To make matters worse, only an estimated
27 percent of people in the United States ended up getting the vaccine for 2009 H1N1 by April 2010, in part because it didn’t start arriving in sufficient numbers until the end of December. (During last year’s flu season, 45 percent of people older than six months got vaccinated.) So the vaccine was just a modest help for public health: Between
43 million and 89 million people in the United States came down with 2009 H1N1 from April 2009 to April 2010. The vaccine prevented 700,000 to 1.5 million cases. Between 8,870 and 18,310 people in the United States are estimated to have died in the pandemic. The vaccine thus saved 200 to 500 lives.
It turned out that 2009 H1N1 had little trouble spreading, but a lot of trouble killing on a massive scale. A future flu virus might have much less trouble. We have been warned.
The frustrations of 2009 showed experts just how mysterious flu viruses can be, and how much vaccines against them leave to be desired. The sudden outbreak drove home the realization that the world needs vaccines that are more effective and faster to make—not just to reduce the 250,000 to 500,000 deaths from seasonal flu that occur every year but also to prepare for the arrival of new, deadly pandemics. Many researchers became convinced that it was time to step beyond World War II–era technology and start using 21st‑century methods for making vaccines. “The eggs should be long gone,” grumbles Michael Osterholm, the director of the Center for Infectious Disease Research and Policy at the University of Minnesota.
In the four years since the 2009 pandemic, researchers have been searching furiously for a better answer. This year saw the publication of a string of papers that could lead scientists to a fundamentally new kind of flu vaccine—one that might someday substantially reduce the impact of a pandemic, and save many lives that would otherwise be lost to seasonal flu.

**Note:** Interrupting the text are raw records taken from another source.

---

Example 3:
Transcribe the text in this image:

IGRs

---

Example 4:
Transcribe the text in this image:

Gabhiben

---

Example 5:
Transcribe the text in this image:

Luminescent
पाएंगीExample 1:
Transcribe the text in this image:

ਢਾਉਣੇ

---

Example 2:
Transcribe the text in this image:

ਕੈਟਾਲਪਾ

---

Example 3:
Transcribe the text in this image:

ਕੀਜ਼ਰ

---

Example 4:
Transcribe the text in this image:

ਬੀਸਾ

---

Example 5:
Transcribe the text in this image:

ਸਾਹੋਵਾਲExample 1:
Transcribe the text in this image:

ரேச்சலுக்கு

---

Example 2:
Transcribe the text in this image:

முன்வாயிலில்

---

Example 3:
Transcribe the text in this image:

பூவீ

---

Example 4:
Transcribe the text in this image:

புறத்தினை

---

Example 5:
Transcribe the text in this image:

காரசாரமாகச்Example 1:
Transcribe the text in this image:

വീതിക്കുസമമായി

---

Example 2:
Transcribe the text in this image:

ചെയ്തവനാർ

Most scientists call it a universal flu vaccine, because it would protect people against many flu strains, including ones that have yet to evolve. This universal vaccine could ultimately put an end to the annual ritual of getting a flu shot: each jab might protect for years or even a lifetime.

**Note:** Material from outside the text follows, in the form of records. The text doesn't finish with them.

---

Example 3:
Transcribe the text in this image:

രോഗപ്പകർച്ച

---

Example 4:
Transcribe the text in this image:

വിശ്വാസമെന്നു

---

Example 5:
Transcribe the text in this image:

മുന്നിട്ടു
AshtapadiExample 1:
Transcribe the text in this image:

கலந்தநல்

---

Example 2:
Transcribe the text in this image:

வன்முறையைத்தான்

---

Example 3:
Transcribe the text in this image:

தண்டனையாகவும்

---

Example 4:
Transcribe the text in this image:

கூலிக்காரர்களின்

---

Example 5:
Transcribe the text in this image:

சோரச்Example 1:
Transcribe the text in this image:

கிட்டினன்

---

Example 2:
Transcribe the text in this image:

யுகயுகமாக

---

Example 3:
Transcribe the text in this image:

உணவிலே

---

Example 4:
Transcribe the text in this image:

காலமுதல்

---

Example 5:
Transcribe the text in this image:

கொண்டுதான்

It could take years, even a lifetime, before a universal flu vaccine becomes available. Still, the mere fact that it could become a reality marks an important shift in the fight against influenza. “We don’t have them ready to go tomorrow,” says Anthony Fauci, the director of the National Institute of Allergy and Infectious Diseases, of the next generation of vaccines. “But we didn’t even have them at the concept stage in 2009.”